Fyi: he's overweight and balding. My biological clock is ticking so loud I can't hear the TV.
Haha, just learned changing others iPhone passcodes is fun while drunk but not fun the next morning.
no, I didn't make it. Instead, i watched VH1 for... 13 hours? I use the question mark because I was using Flavor Flav's clocks to tell time after the first 3 hours.
i havent thrown up in four monthes, im clearly not drinking enough
id like to point out that while i was just peeing a condom fell out of my vag.
My mom just used the words "ice cunt". It may be an interesting day afterall.
i love being in ibiza. their hotels are much more receptive to walking around naked in the lobby than our american ones.
She just face-timed her mom and had her watch all of us toast to her grandmas tits..
He was like an artic tracker. Walked ten paces from the tree, then 15 paces from the mailbox, dug down in the snow, and pulled up the case of beer he hid from his parents out there. It tasted like ice cold success.
Well if I'm going to hook up with every ethnicity by the end of undergrad, I need to be moving on
My boss brought her husband's telescope to work, so all of us that work in the MMJ Dispensary got high and had an impromptu Blood Moon viewing party. I love my job.

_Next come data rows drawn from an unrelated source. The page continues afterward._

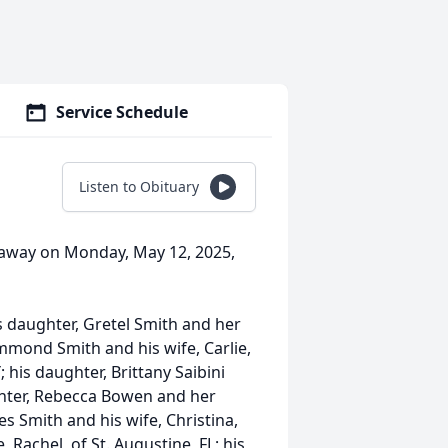
Service Schedule
Listen to Obituary
d away on Monday, May 12, 2025,
is daughter, Gretel Smith and her
mmond Smith and his wife, Carlie,
; his daughter, Brittany Saibini
ghter, Rebecca Bowen and her
es Smith and his wife, Christina,
 Rachel, of St. Augustine, FL; his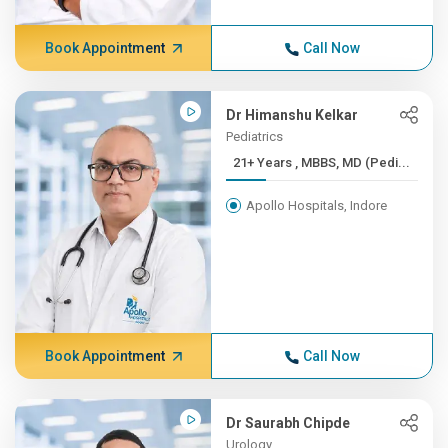
Book Appointment
Call Now
Dr Himanshu Kelkar
Pediatrics
21+ Years , MBBS, MD (Pedi...
Apollo Hospitals, Indore
Book Appointment
Call Now
Dr Saurabh Chipde
Urology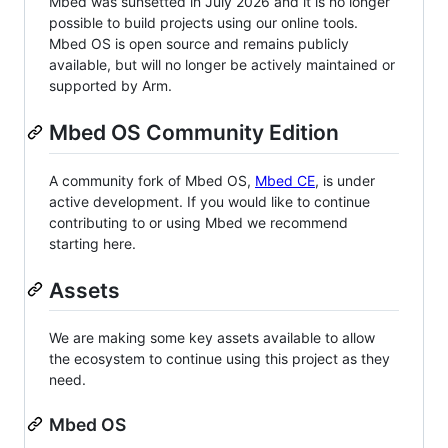
Mbed was sunsetted in July 2026 and it is no longer
possible to build projects using our online tools.
Mbed OS is open source and remains publicly
available, but will no longer be actively maintained or
supported by Arm.
Mbed OS Community Edition
A community fork of Mbed OS,
Mbed CE
, is under
active development. If you would like to continue
contributing to or using Mbed we recommend
starting here.
Assets
We are making some key assets available to allow
the ecosystem to continue using this project as they
need.
Mbed OS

I tried to trade my phone for pizza last night. I guess I had priorities last night
I want to wait until after I get laid before I ask him his political affiliation. Just in case. I'm so desperate I would bang a Republican
He texted "fuck you" before blocking me on all social media. Come to think of it, that's also the last thing my mother said to me. Could it be that I'm the problem?
We need to stop smoking. I just ran into a glass door.